Forty-one per cent of workers said they’re considering leaving their jobs, 54% said they’re overworked, and 39% are exhausted. Forty-six per cent of respondents said they are planning to move to a new location this year, a clear development of the new remote work culture.

“Leaders are out of touch”

A majority of managers, on the other hand, said they are doing really well – “thriving,” in fact.

“Leaders are out of touch,” said Microsoft Vice President Jared Spataro. “Sixty-one per cent say they are thriving — that’s 23 per cent higher than the average worker, so there is a disconnect there. They’re like ‘this is great!’”

The study showed the use of Microsoft’s Teams chat and teleconference product is going up, which is taking a toll on workers. Time spent in Teams meetings has more than doubled, meetings are 10 minutes longer, and the typical Teams user is sending 45% more chats a week, with 42% more of them after typical work hours.

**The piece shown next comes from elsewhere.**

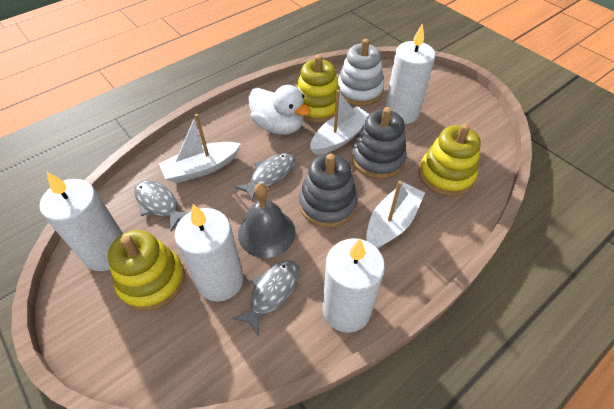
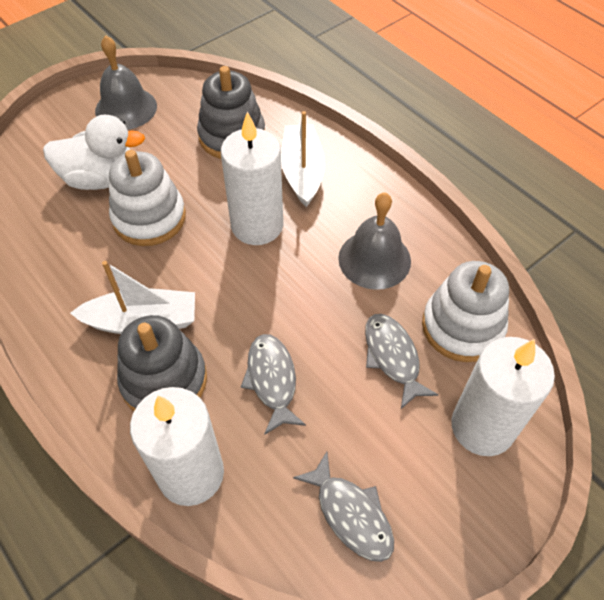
grey bell: [238,183,296,258] = 1 -> [95,35,157,130] [338,192,411,290] = 2
white boat: [159,114,241,183] [310,90,369,155] [366,181,425,249] = 3 -> [70,261,195,334] [281,111,325,207] = 2
white candle: [39,172,123,271] [175,204,244,301] [323,238,385,333] [385,23,436,124] = 4 -> [130,387,224,506] [221,112,283,245] [451,337,555,456] = 3
white stacking toy: [338,39,384,106] = 1 -> [109,150,186,246] [422,261,509,362] = 2
yellow stacking toy: [108,230,185,311] [297,55,340,123] [419,124,481,196] = 3 -> none = 0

“There’s this feeling that all of a sudden the boundaries are gone — ‘my boss somehow thinks he can wake me up at seven and keep pinging me at seven or eight or nine p.m.,’” Spataro said. “We think it’s important for people to recognize, ‘look humans perform better on a schedule.”

This doesn’t necessarily mean we’re all spending that much more time on work. Prior to the pandemic, many of these chats and scheduled meetings might instead have been office conversations held in passing or we would be walking over the someone desk for a 5-minute check in. But that doesn’t mean there isn’t a disconnect and that leaders aren’t going to be blindsided when their workers start leaving.

Ideally, managers should be conducting regular check-ins with their team members and employees also should be setting boundaries.

Planning to quit? Don’t do it without a new job lined up

It’s also important to have another job lined up before leaving a current one. There are jobs out there, and unemployment doesn’t carry the same stigma that it did pre-pandemic, but it’s always better to find something first rather than jump into the abyss.